Di recente però, complice lo scandalo legato al caso pandoro Balocco-Ferragni, si sta prestando più attenzione a questo aspetto, palesando in modo più chiaro i contenuti con fini pubblicitari, quelli che nascondono accordi commerciali veri e propri. Nello specifico, si utilizzano alcune diciture, che differenziano le tipologie di contratti tra il content creator e il brand. Si usa #suppliedby quando un prodotto è stato fornito dal marchio per avere visibilità, senza stipulare un contratto o definire un compenso. Si usa #giftedby quando i prodotti vengono regalati all’influencer, che può decidere se mostrarli o meno ai followers.
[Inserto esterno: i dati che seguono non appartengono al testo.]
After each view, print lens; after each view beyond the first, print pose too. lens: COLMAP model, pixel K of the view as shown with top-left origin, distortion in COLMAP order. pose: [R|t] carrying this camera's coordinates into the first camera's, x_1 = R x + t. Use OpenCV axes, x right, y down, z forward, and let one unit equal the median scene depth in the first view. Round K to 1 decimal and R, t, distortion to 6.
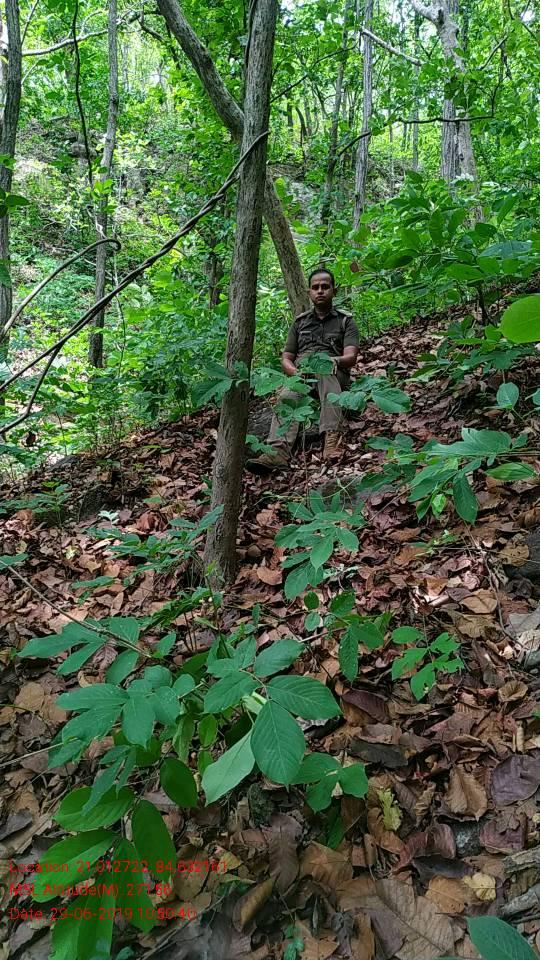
lens RADIAL K [[666.6, 0, 270.4], [0, 666.6, 478.5], [0, 0, 1]] dist [0.002609, -0.027907]
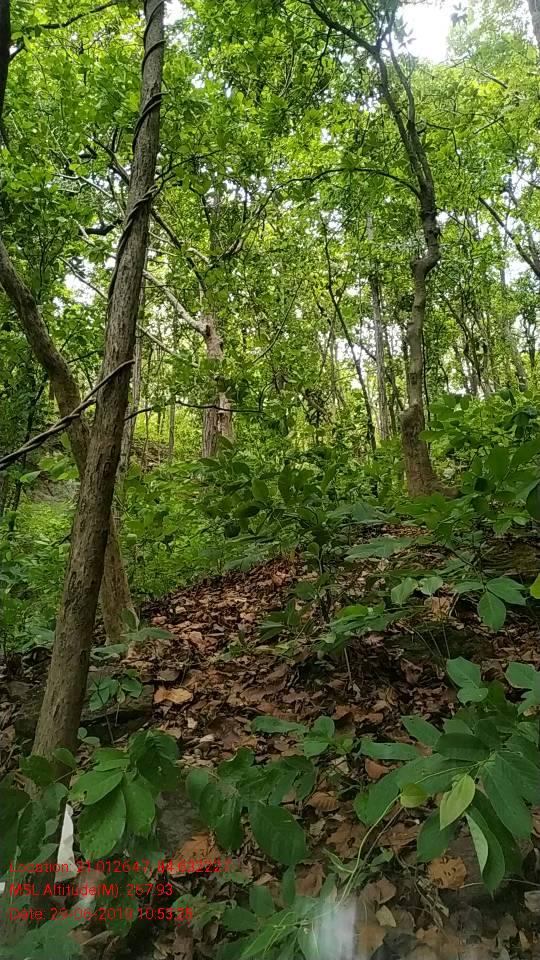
lens RADIAL K [[666.6, 0, 267.5], [0, 666.6, 483.4], [0, 0, 1]] dist [0.002609, -0.027907]
pose [[0.931523, 0.107965, 0.347286, -0.095603], [0.030958, 0.927913, -0.371509, -0.017006], [-0.362362, 0.356821, 0.861030, 0.156650]]
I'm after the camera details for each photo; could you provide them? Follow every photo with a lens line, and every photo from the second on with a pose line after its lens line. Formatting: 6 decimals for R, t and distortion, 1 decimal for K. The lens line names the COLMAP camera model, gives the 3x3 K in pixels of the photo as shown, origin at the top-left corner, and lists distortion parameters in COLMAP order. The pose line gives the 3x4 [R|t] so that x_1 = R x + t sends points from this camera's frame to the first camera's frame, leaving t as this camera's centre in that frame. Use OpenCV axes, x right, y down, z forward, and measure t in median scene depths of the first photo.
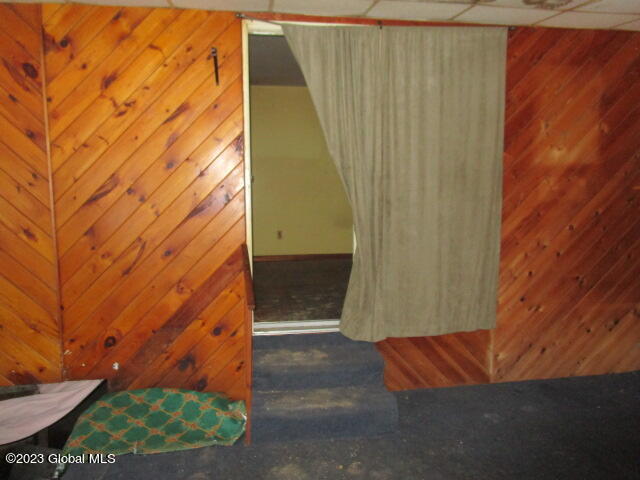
lens RADIAL K [[455.7, 0, 320.0], [0, 455.7, 240.0], [0, 0, 1]] dist [-0.036072, 0.024647]
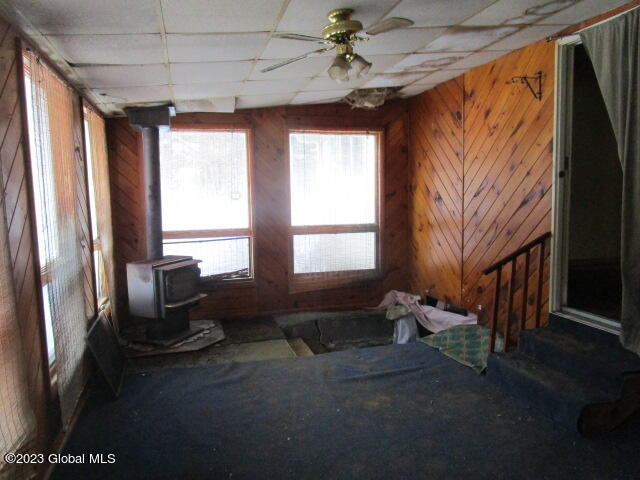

Diverso è il caso di #ad e #adv: stanno per "advertising": questi post sono pubblicità vera e propria e chi li realizza è stato pagato per la loro realizzazione.
Non si conoscono i compensi ricevuti per questa operazione pubblicitaria, in cui le spose hanno a tutti gli effetti fatto da testimonial al brand, come se i loro matrimoni fossero degli spot in piena regola. La visibilità è garantita, la circolazione del nome pure, che inevitabilmente diventa per giorni il più chiacchierato, il più ricercato da tutti coloro desiderosi di conoscere i dettagli dei look della celebrity. E nel bene o nel male, basta che se ne parli, questa è la regola aurea da sempre valida.